→ HOW TO COMPLETE THIS TASK
Given the material below, output exactly the lines from the line with "fx_px: 3002" to the line with "focal_mm: 140", both ends included, and no other lines.

→ GIVEN INFORMATION
==============================

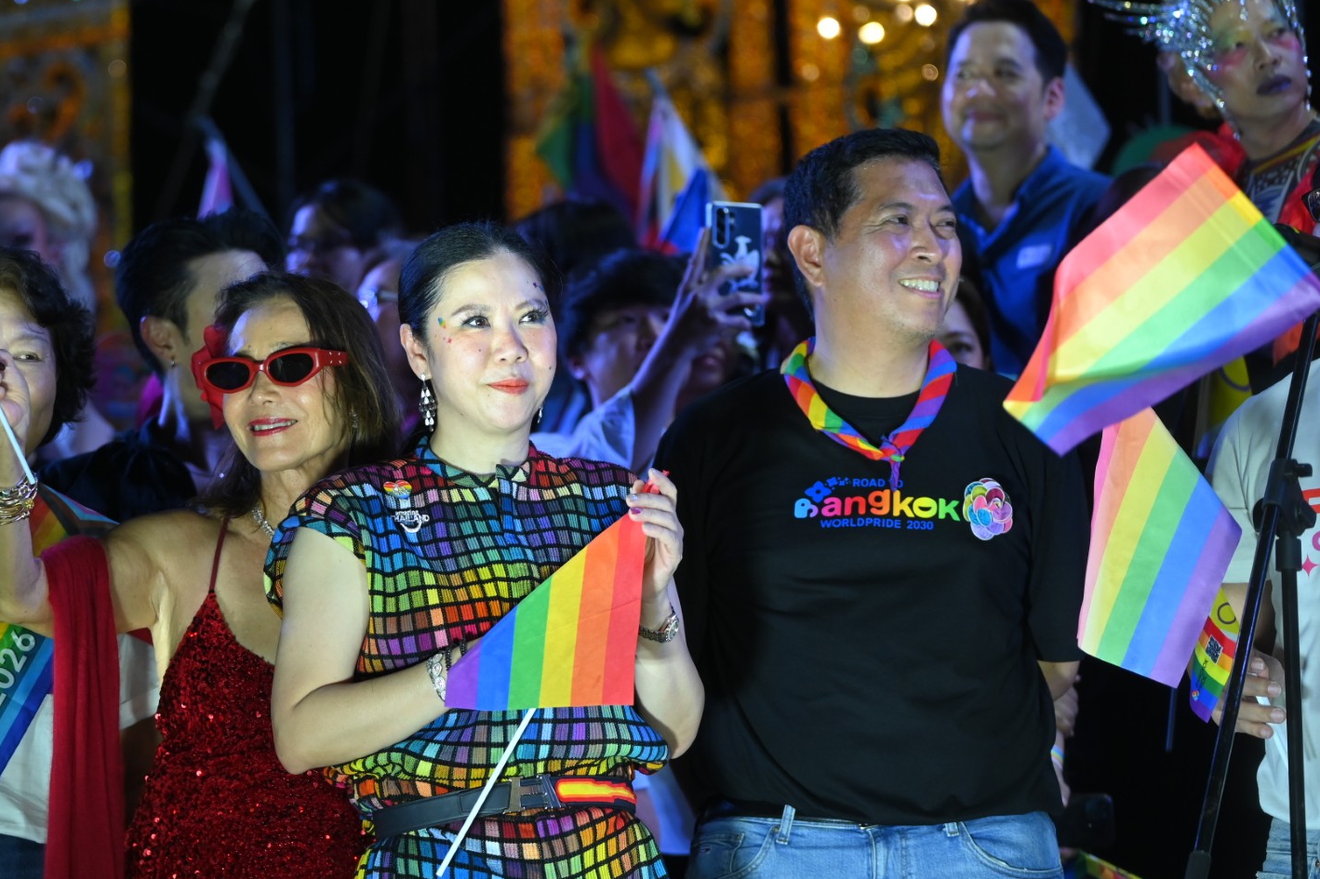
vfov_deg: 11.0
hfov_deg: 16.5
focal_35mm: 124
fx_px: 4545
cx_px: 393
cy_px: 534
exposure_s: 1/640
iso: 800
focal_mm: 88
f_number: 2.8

==============================

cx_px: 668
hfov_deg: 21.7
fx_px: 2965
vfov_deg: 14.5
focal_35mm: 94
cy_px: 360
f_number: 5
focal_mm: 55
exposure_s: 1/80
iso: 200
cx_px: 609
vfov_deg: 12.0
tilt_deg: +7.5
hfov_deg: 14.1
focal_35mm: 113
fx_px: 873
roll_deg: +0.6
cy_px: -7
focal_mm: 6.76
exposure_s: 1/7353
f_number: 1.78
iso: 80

==============================

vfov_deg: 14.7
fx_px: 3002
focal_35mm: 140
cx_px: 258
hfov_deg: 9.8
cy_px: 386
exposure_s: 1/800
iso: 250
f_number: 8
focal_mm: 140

==============================

→ SOLUTION TO THIS TASK
fx_px: 3002
focal_35mm: 140
cx_px: 258
hfov_deg: 9.8
cy_px: 386
exposure_s: 1/800
iso: 250
f_number: 8
focal_mm: 140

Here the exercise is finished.